Friday, October 10, 2014

Horrostor by Grady Hendrix

Something strange is happening at the Orsk furniture superstore in Cleveland, Ohio. Every morning, employees arrive to find broken Kjerring bookshelves, shattered Glans water goblets, and smashed Liripip wardrobes. Sales are down, security cameras reveal nothing, and store managers are panicking.

To unravel the mystery, three employees volunteer to work a nine-hour, dusk-till-dawn shift. In the dead of the night, they’ll patrol the empty showroom floor, investigate strange sights and sounds, and encounter horrors that defy the imagination.

I picked up Horrostor because my husband bought it on a whim. It is written in the style of an Ikea catalog. It is about five employees at Orsk, a box furniture store, who wind up spending the night in the store not realizing it is haunted by mad inmates and a sadist warden from the prison that used to reside on the property that has been all but forgotten.

This book is an easy read, and I thought it would be a silly little book fun for near the Halloween holidays.

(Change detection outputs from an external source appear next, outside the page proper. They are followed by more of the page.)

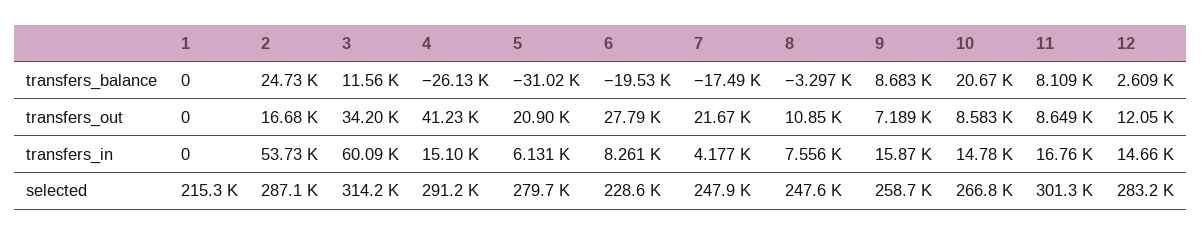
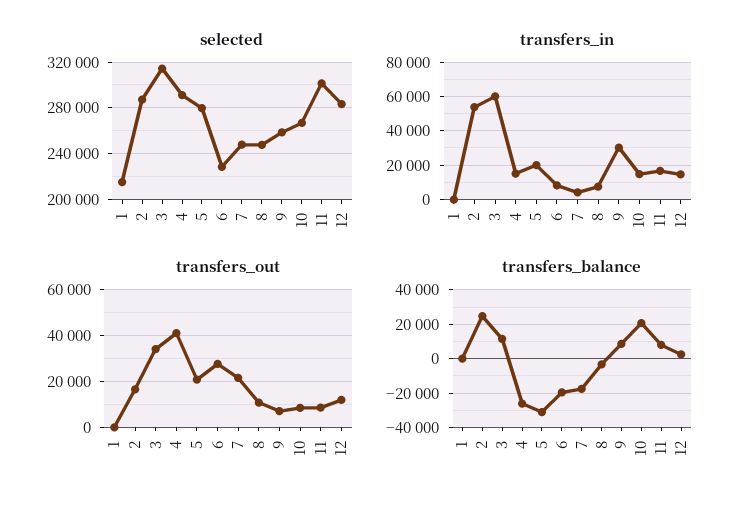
transfers_in, 5: 6131 -> 20000
transfers_in, 9: 15870 -> 30000

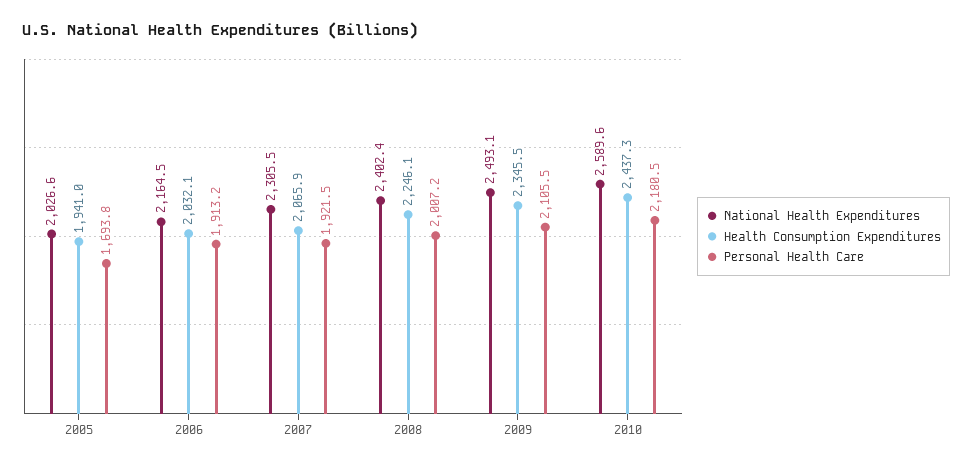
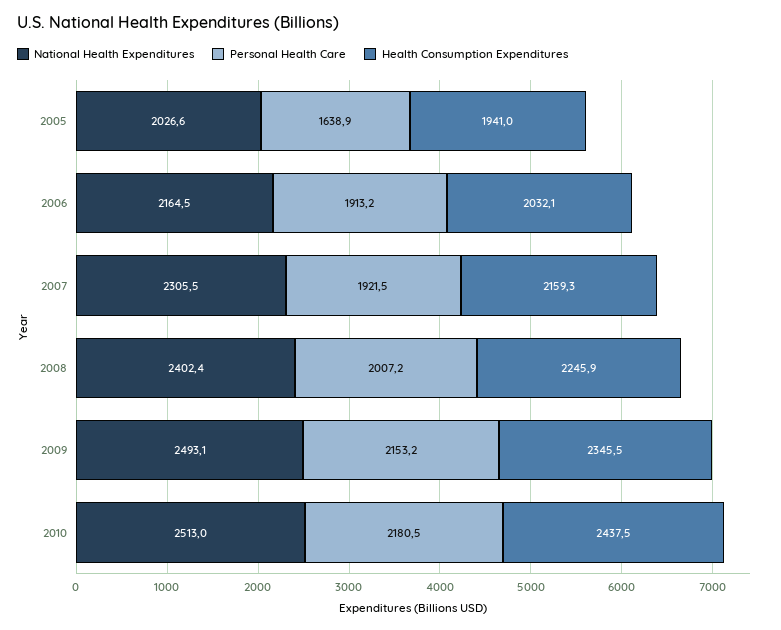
Personal Health Care, 2005: 1693.8 -> 1638.9
Health Consumption Expenditures, 2007: 2065.9 -> 2159.3
Health Consumption Expenditures, 2008: 2246.1 -> 2245.9
Personal Health Care, 2009: 2105.5 -> 2153.2
National Health Expenditures, 2010: 2589.6 -> 2513
Health Consumption Expenditures, 2010: 2437.3 -> 2437.5

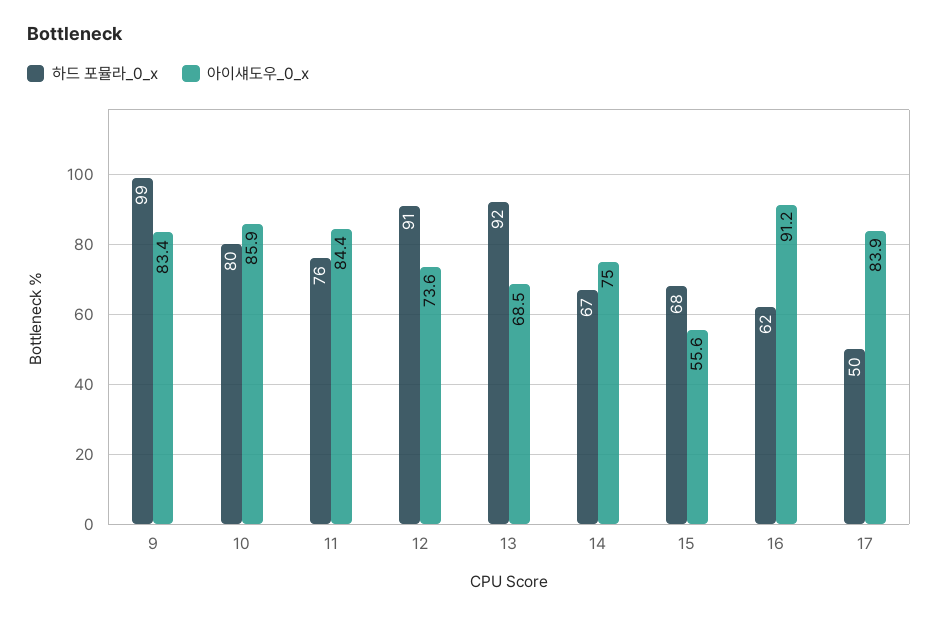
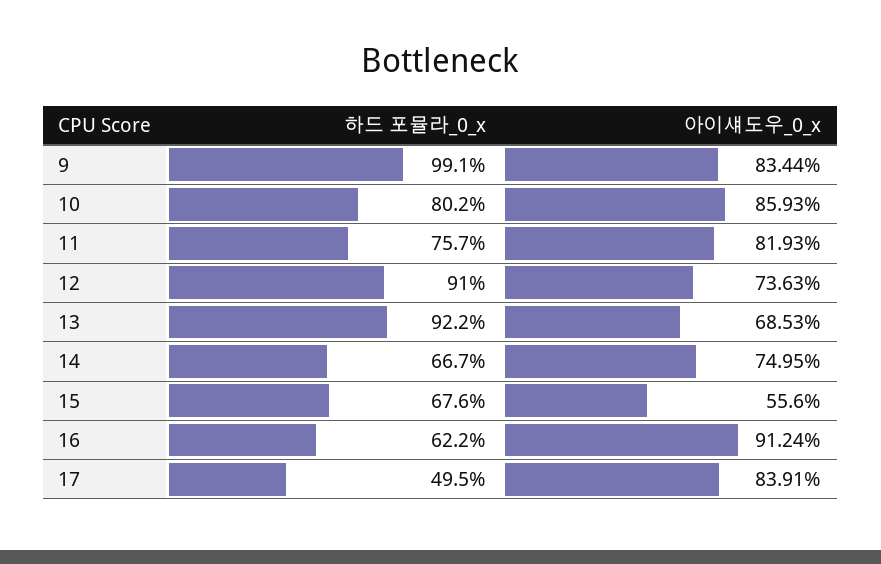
아이섀도우_0_x, 11: 84.4 -> 81.93

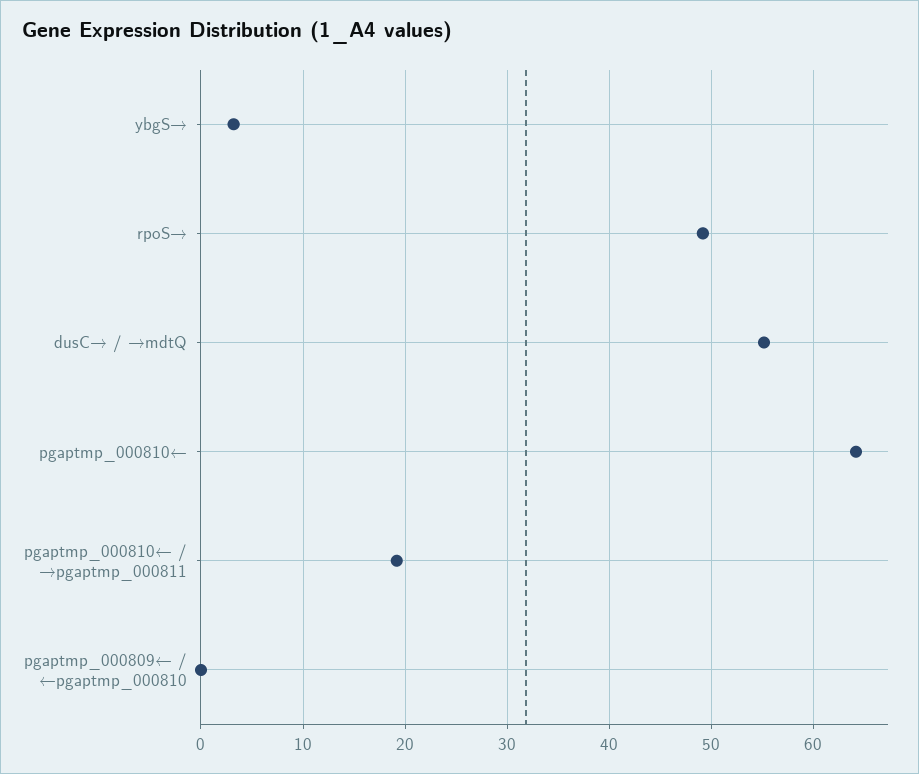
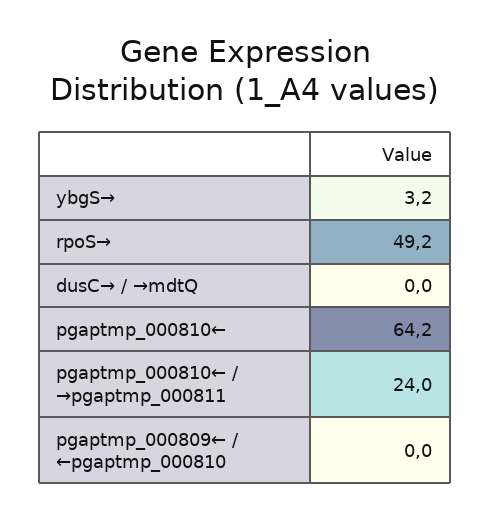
dusC→ / →mdtQ: 55 -> 0
pgaptmp_000810← / →pgaptmp_000811: 19 -> 24

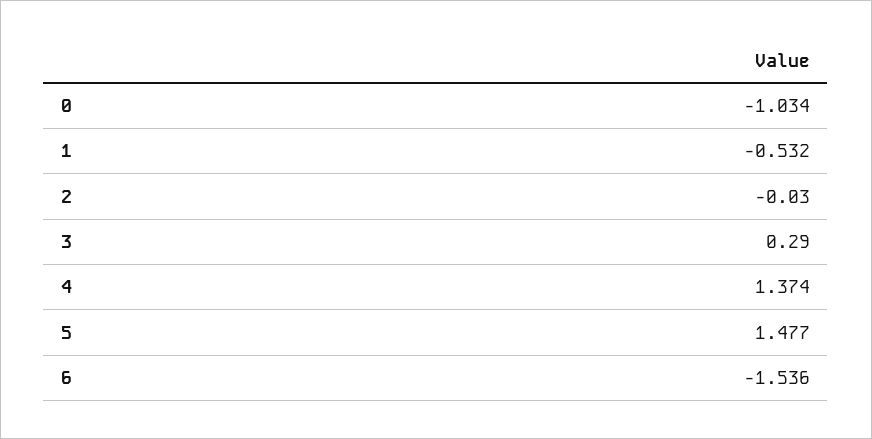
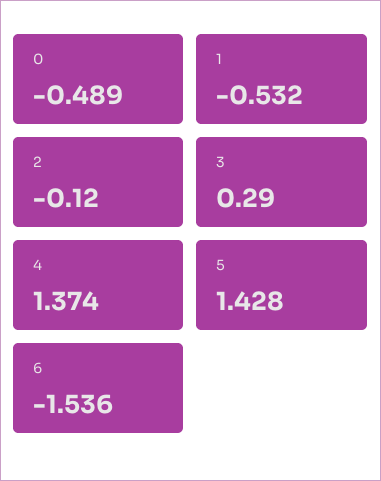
0: -1.034 -> -0.489
2: -0.03 -> -0.12
5: 1.477 -> 1.428

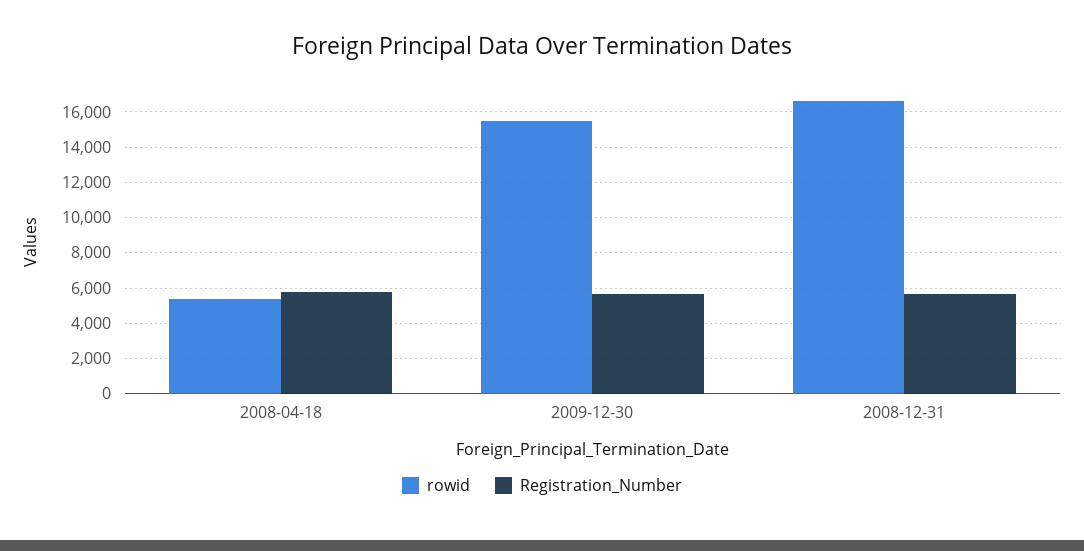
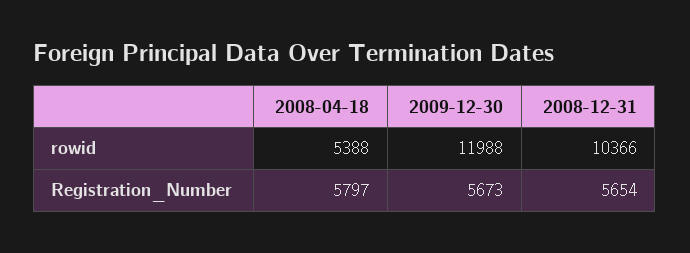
rowid, 2009-12-30: 15500 -> 11988
rowid, 2008-12-31: 16500 -> 10366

I was wrong; this is a great haunted horror story! There is depravity, death, ghosts, torture and peril throughout this book, as well as some dry humor, great character building and decent story telling. The creep factor was high and I couldn’t put it down.

The chapters have pictures of furniture that steadily get more and more disturbing. Earlier chapters start out with items like the WANWEIRD a do it yourself kitchen counter that a stove and sink can be attached to. Later chapters are darker including items like INGALUTT which is essentially a chair that allows you to experience drowning.

Now it wasn’t the best book ever, the pace is fast because it’s not a long book, but for what it is, a story inside a catalog, it is successful.

This was a good book that I enjoyed reading and highly recommend, especially if you want an easy to read weird ghost story.

The Fall by Bethany Griffin

She has spent her life fighting fate, and she thought she was succeeding. Until she woke up in a coffin.

Ushers die young. Ushers are cursed. Ushers can never leave their house, a house that haunts and is haunted, a house that almost seems to have a mind of its own. Madeline’s life—revealed through short bursts of memory—has hinged around her desperate plan to escape, to save herself and her brother. Her only chance lies in destroying the house.

In the end, can Madeline keep her own sanity and bring the house down? The Fall is a literary psychological thriller, reimagining Edgar Allan Poe’s classic The Fall of the House of Usher
I didn’t like Bethany Griffin’s first book, Masque of the Red Death, the MC bugged the crap out of me, but because I like Poe so much I just HAD to read her new book, The Fall. I was pleasantly surprised.

This was a dark book, with great story telling and imagery. It is a retelling of the Fall of the House of Usher from Madeline’s POV, but at the same time it reverses Madeline and Roderick’s characters. Instead of Roderick going insane first and calling Madeline home from school it is opposite and this was very well done and set the tone for the story very well.

The house is the villain in this book, warping the family of Usher, twisting their emotions, wants, desires and talents all for the betterment of the house itself. This novel is a great Haunted House type story.

The novel opens with the end of the story and unless you have never read Fall of the House of Usher this shouldn’t be a spoiler, with Madeline buried alive. The next chapter throws you back into the past with Madeline and Roderick at nine years old. Each chapter starts with the title: Madeline age ____ and tells the story in a backwards frontwards sort of way that is ingenious and makes the plot twists even creepier.

There is no romance in this story, just depraved horror and madness. A great read for this time of year.